## Task inputs
┄┄┄┄┄┄┄┄┄┄

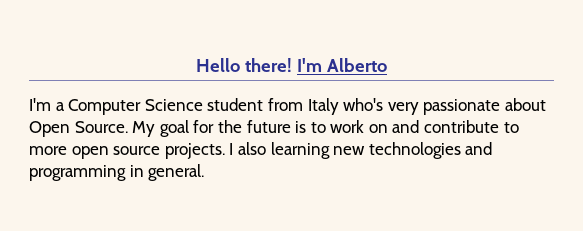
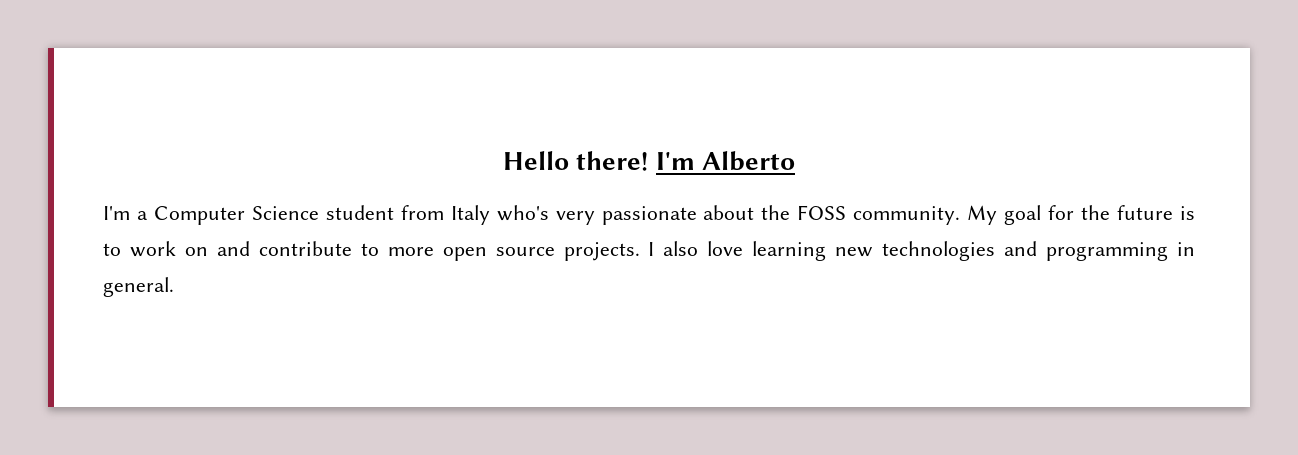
[29,121,128,137] Open Source. -> [761,205,961,225] the FOSS community.
(266, 148) none -> [707,241,744,256] love

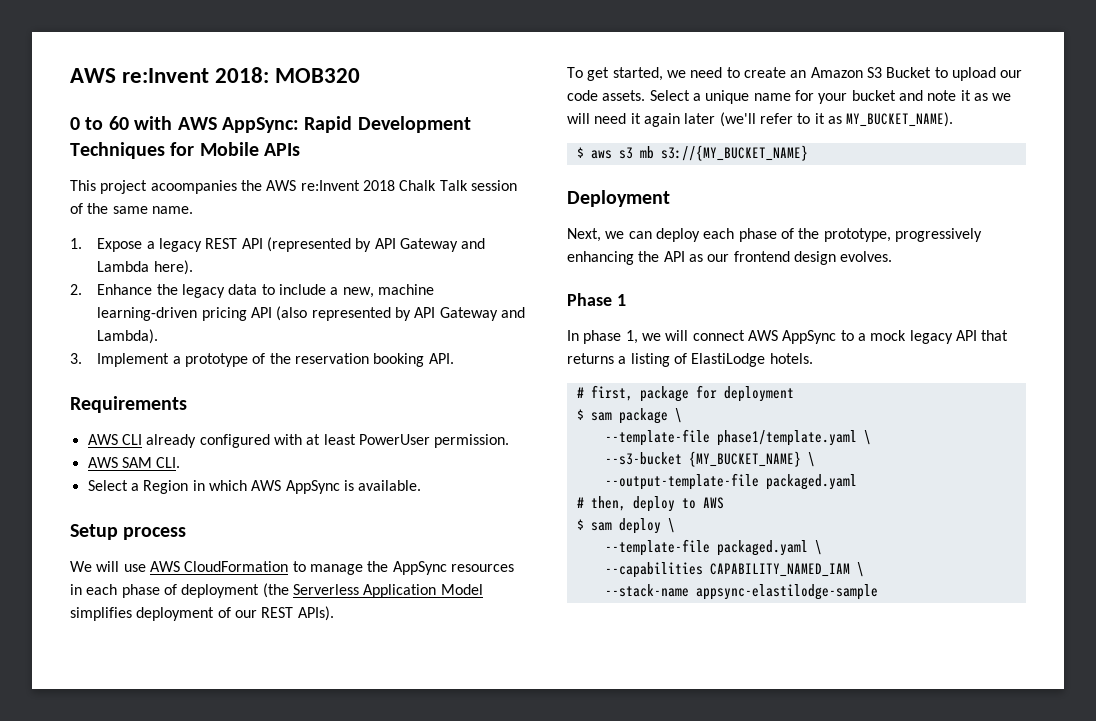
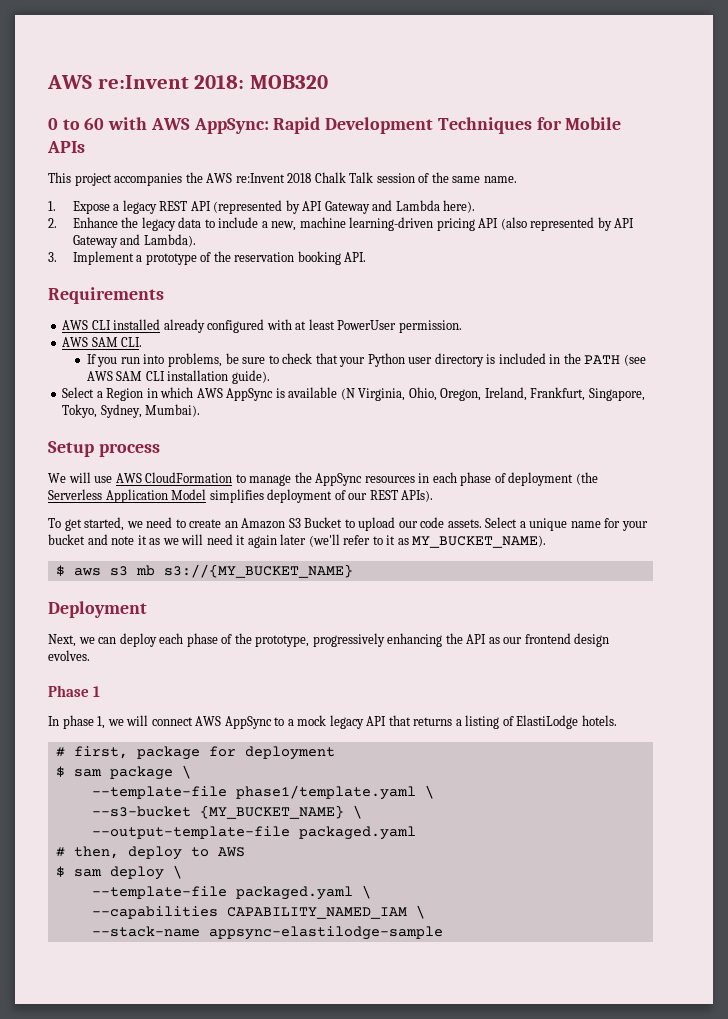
[150,180,237,194] acoompanies -> [114,173,183,186] accompanies
(142, 439) none -> [113,319,161,330] installed
(181, 462) none -> [86,353,646,367] [86,370,270,384] // If you run into problems, be sure to check that your Python user directory is included in the PATH (see AWS SAM CLI installation guide).
[358,480,422,491] available. -> [288,387,645,401] [62,404,201,418] available (N Virginia, Ohio, Oregon, Ireland, Frankfurt, Singapore, Tokyo, Sydney, Mumbai).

┄┄┄┄┄┄┄┄┄┄

## Instructions to follow
Write every entry again exactly as given, skipping the pictures.

## Exercise response
[29,121,128,137] Open Source. -> [761,205,961,225] the FOSS community.
(266, 148) none -> [707,241,744,256] love

[150,180,237,194] acoompanies -> [114,173,183,186] accompanies
(142, 439) none -> [113,319,161,330] installed
(181, 462) none -> [86,353,646,367] [86,370,270,384] // If you run into problems, be sure to check that your Python user directory is included in the PATH (see AWS SAM CLI installation guide).
[358,480,422,491] available. -> [288,387,645,401] [62,404,201,418] available (N Virginia, Ohio, Oregon, Ireland, Frankfurt, Singapore, Tokyo, Sydney, Mumbai).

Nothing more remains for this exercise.